We can prove this! The rank function gives a ranking to each number. We first panel of our figure (Figure 7.2) the data as raw continuous values and the second transformed to ranks.

Code

library(cowplot)

raw <- dat %>%
  ggplot(aes(SQUAT_VOLUME, DXA_LBM_T1)) + geom_point() + theme_classic()


rank <- dat %>%
  ggplot(aes(rank(SQUAT_VOLUME),
             rank(DXA_LBM_T1))) + geom_point() + theme_classic()

plot_grid(raw, rank, labels = c("A", "B"))

Figure 7.2: Two figure showing the relationship between training volume and lean mass either in raw units (A) or transformed to ranks (B)

We can see in the figure that the relationship persists after rank transformation. To use the Spearman’s correlation coefficient we specify "spearman" in the cor.test function. Selecting different correlation coefficients in JASP is as easy as clicking the right option in the correlation panel.

cor.test(dat$SQUAT_VOLUME, dat$DXA_LBM_T1, method = "spearman")

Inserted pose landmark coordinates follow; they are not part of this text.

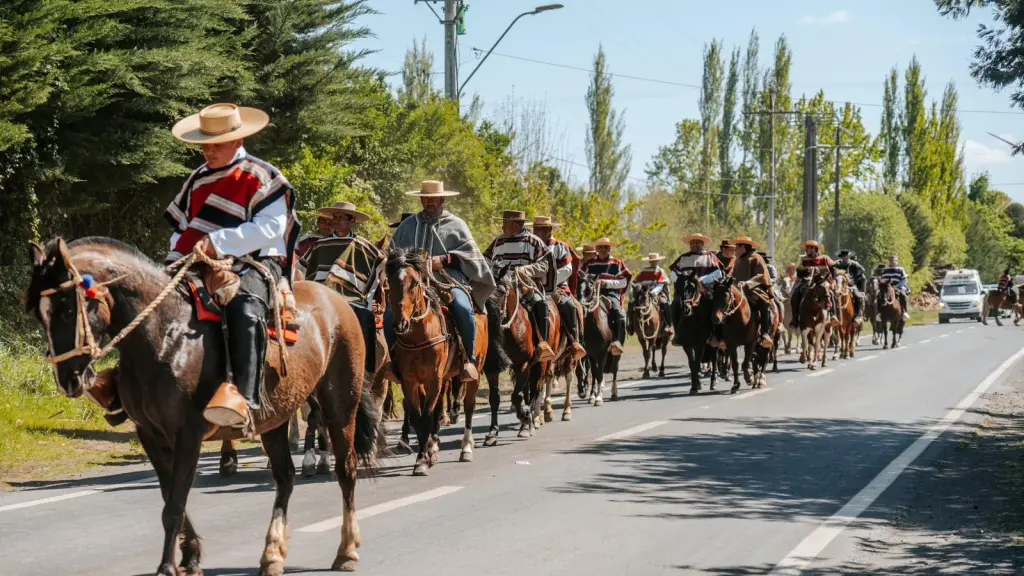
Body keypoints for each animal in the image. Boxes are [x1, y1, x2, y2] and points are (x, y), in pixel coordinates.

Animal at [25, 235, 382, 569]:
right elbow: (170, 498)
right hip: (275, 419)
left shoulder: (188, 434)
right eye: (41, 317)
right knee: (285, 478)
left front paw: (168, 566)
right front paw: (191, 555)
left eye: (67, 310)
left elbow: (174, 505)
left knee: (345, 470)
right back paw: (272, 554)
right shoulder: (150, 436)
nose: (68, 378)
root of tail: (338, 301)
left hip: (340, 407)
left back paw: (346, 550)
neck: (164, 336)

    Spearman's rank correlation rho

data:  dat$SQUAT_VOLUME and dat$DXA_LBM_T1
S = 2167.4, p-value = 0.00338
alternative hypothesis: true rho is not equal to 0
sample estimates:
      rho 
0.5178259

To see that this is similar to using Pearson’s correlation coefficient with ranked data.

cor.test(rank(dat$SQUAT_VOLUME, na.last = NA), rank(dat$DXA_LBM_T1, na.last = NA), 
         method = "pearson")

The p-values are identical. Success! Another statistical mystery unlocked!

In this case, the interpretation of tests using ranked data and untransformed data is very similar. When do we use the rank-based correlation? In instances where assumptions for the Pearson correlation are not met, a rank-based correlation will protect us from making bad decisions. When, for example, a single data point “drives” a correlation, the rank-based correlation (Spearman’s) is less likely to suggest a strong relationship in the population from which we drew our sample.

7.5 Statistical and subject-matter interpretations

It is now very important to stop and think about the estimates that we arrived at above. We have concluded that lean body mass correlates quite well with squat volume calculated as the amount of weight lifted per week. Does this mean that individuals who exercise with higher volumes have more muscle? Perhaps, but could it also mean that individuals who are taller and heavier work out with greater resistance? Perhaps. In any case, the correlation (and regression) analysis of snapshot observational data can lead us to believe that the mathematical relationship also indicates a causal relationship. We must tread carefully when interpreting associations (Spiegelhalter 2019, chaps. 2, 4, and 5); this is where your subject-matter knowledge is particularly useful.

Spiegelhalter, D. J. 2019. The Art of Statistics : How to Learn from Data. Book. First US edition. New York: Basic Books.